__Prompt__
Please copy the entries starting at the line that contains "1600–1700=71.6" and ending at the final line of the entries, both included. Leave the pictures out of your copy.

[Dataset entries]
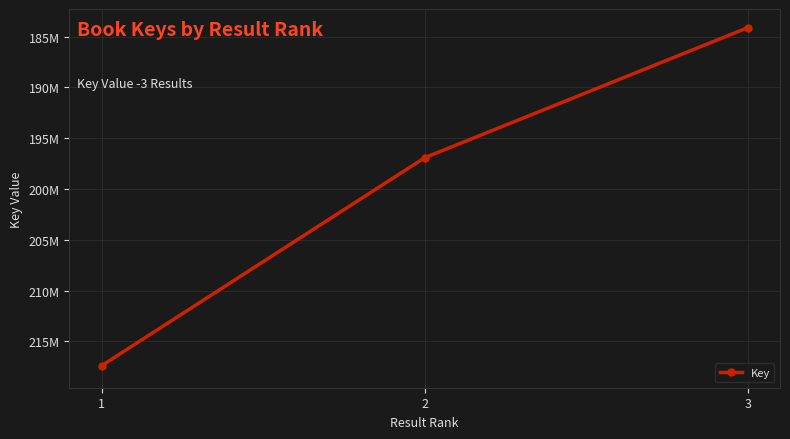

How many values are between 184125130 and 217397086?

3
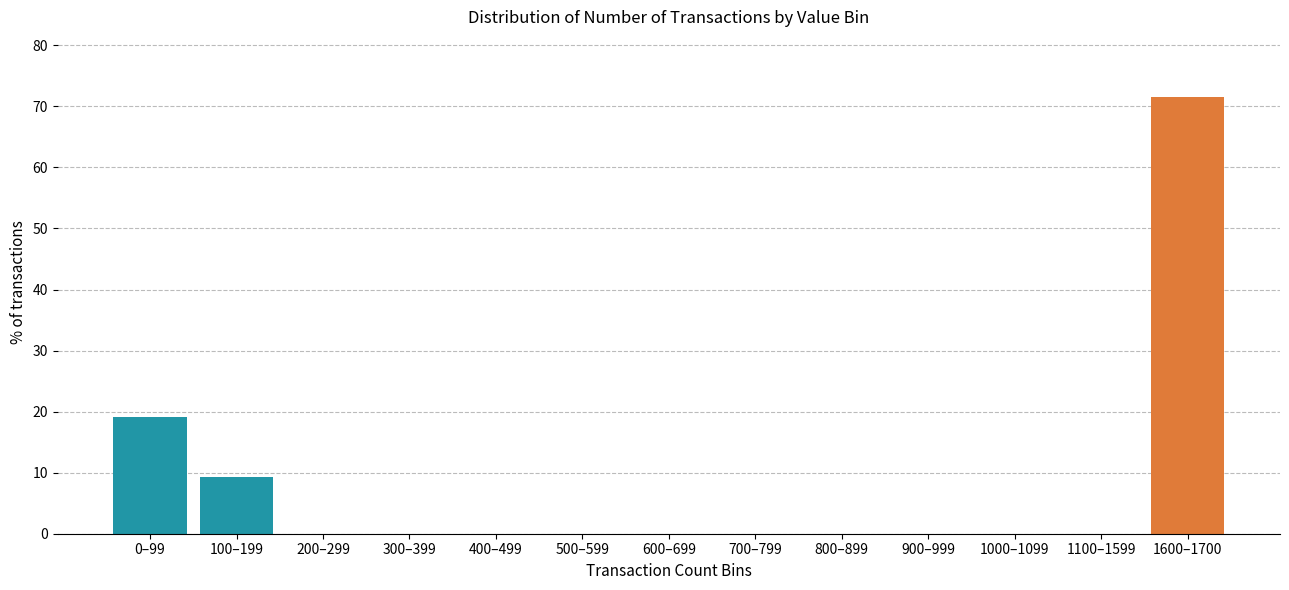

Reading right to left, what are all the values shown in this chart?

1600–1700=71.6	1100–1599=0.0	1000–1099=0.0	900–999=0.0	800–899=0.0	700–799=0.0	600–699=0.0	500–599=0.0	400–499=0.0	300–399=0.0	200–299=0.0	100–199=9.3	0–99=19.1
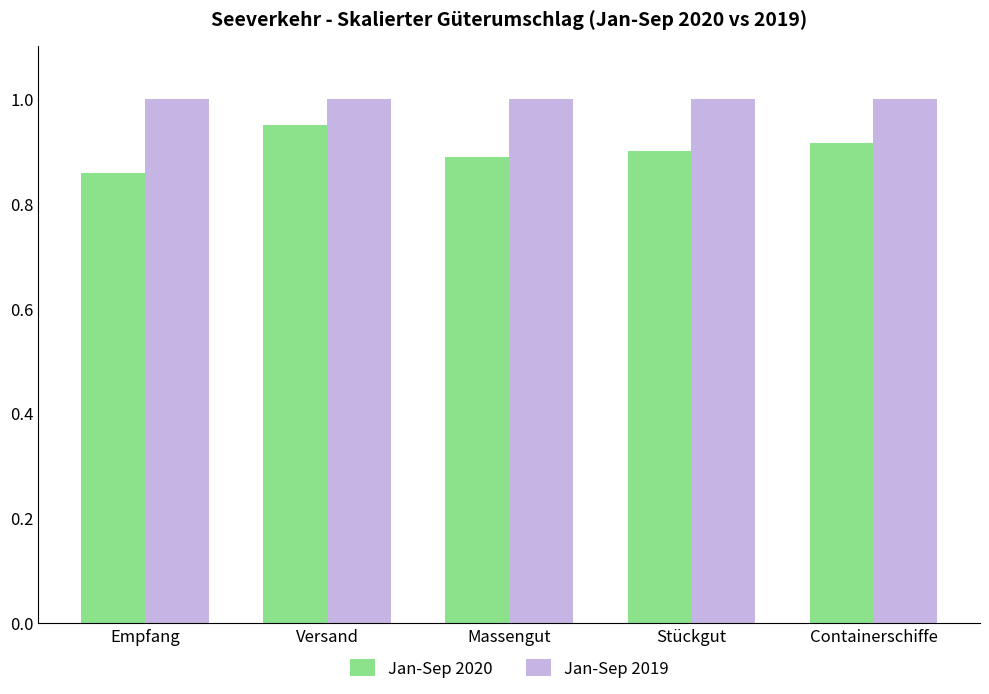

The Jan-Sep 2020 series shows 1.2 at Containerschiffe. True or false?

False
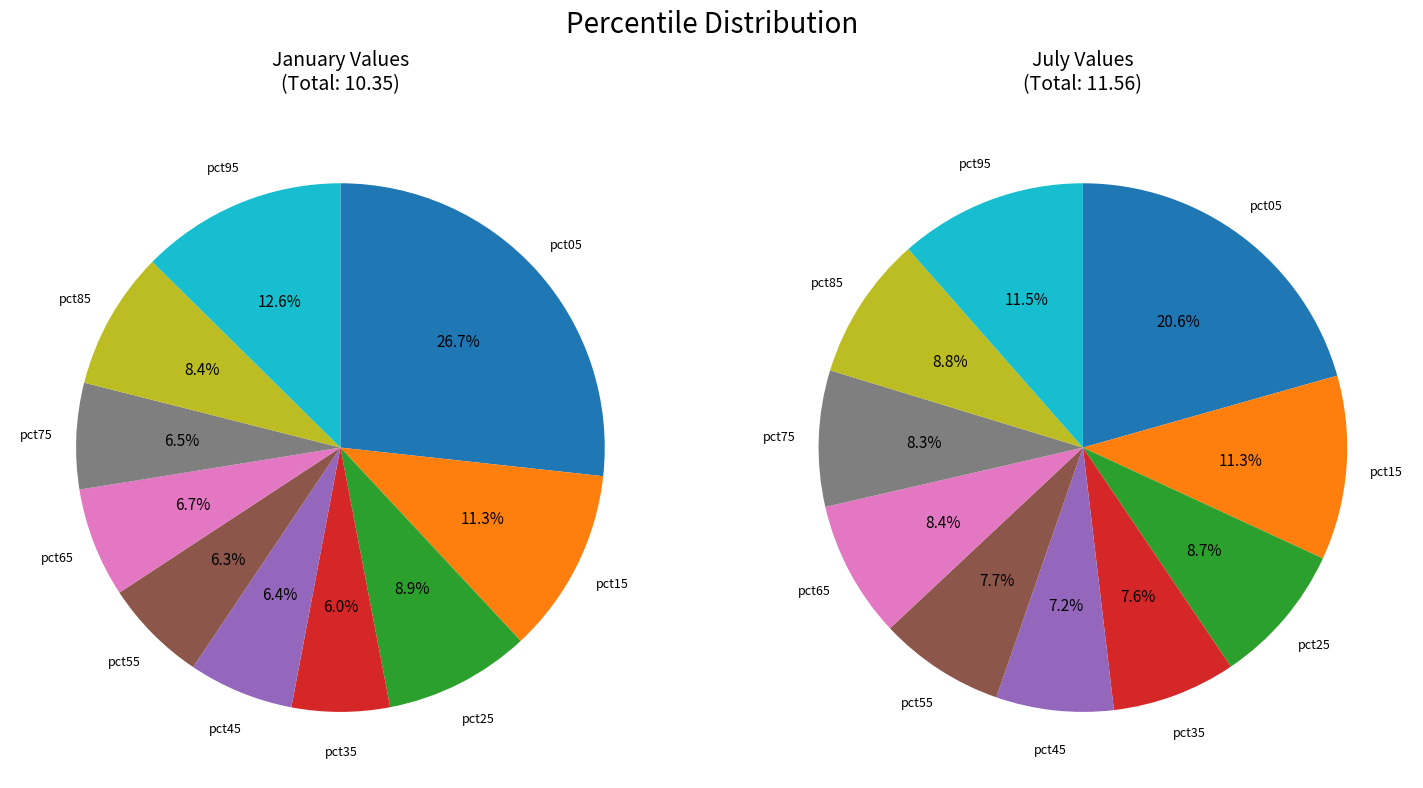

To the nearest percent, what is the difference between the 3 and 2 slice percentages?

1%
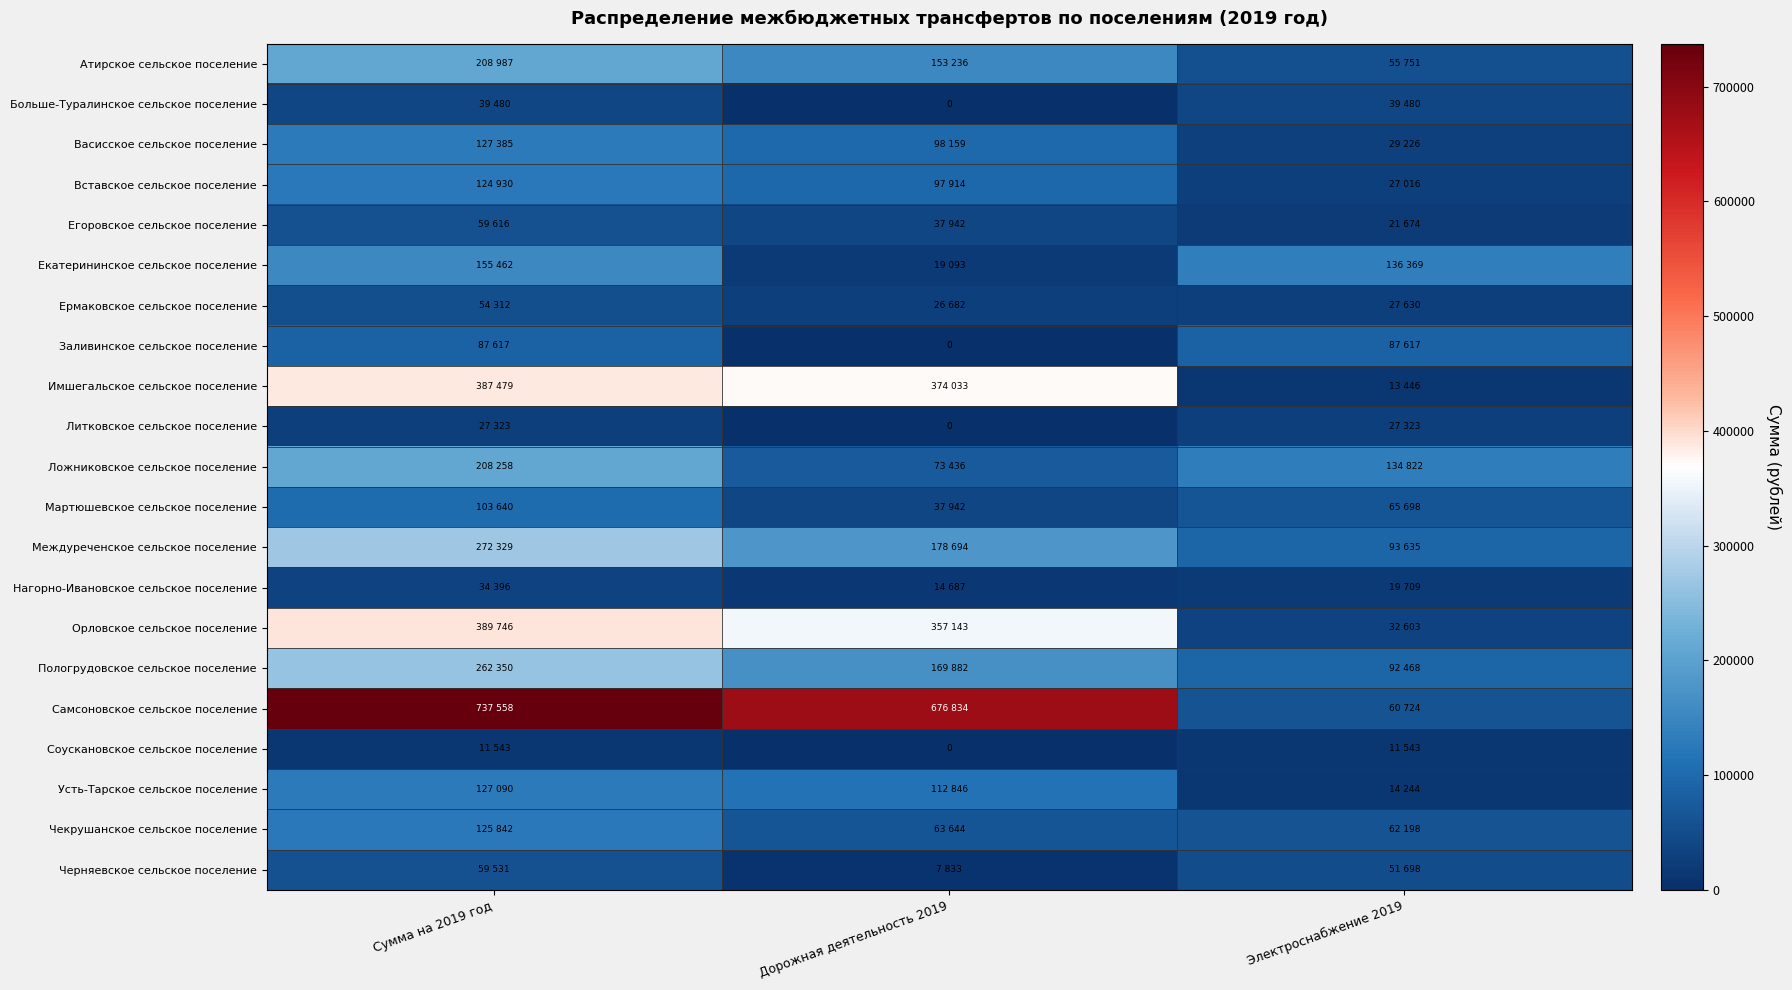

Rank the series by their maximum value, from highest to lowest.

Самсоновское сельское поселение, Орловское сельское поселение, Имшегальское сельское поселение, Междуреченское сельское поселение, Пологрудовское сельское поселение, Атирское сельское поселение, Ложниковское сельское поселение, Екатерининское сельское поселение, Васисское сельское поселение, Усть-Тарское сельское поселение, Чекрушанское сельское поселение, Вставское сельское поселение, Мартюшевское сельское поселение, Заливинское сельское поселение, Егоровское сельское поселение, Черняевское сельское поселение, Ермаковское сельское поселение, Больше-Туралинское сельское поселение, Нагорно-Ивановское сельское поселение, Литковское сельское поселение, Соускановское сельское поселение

__Worked solution__
1600–1700=71.6	1100–1599=0.0	1000–1099=0.0	900–999=0.0	800–899=0.0	700–799=0.0	600–699=0.0	500–599=0.0	400–499=0.0	300–399=0.0	200–299=0.0	100–199=9.3	0–99=19.1

The Jan-Sep 2020 series shows 1.2 at Containerschiffe. True or false?

False

To the nearest percent, what is the difference between the 3 and 2 slice percentages?

1%

Rank the series by their maximum value, from highest to lowest.

Самсоновское сельское поселение, Орловское сельское поселение, Имшегальское сельское поселение, Междуреченское сельское поселение, Пологрудовское сельское поселение, Атирское сельское поселение, Ложниковское сельское поселение, Екатерининское сельское поселение, Васисское сельское поселение, Усть-Тарское сельское поселение, Чекрушанское сельское поселение, Вставское сельское поселение, Мартюшевское сельское поселение, Заливинское сельское поселение, Егоровское сельское поселение, Черняевское сельское поселение, Ермаковское сельское поселение, Больше-Туралинское сельское поселение, Нагорно-Ивановское сельское поселение, Литковское сельское поселение, Соускановское сельское поселение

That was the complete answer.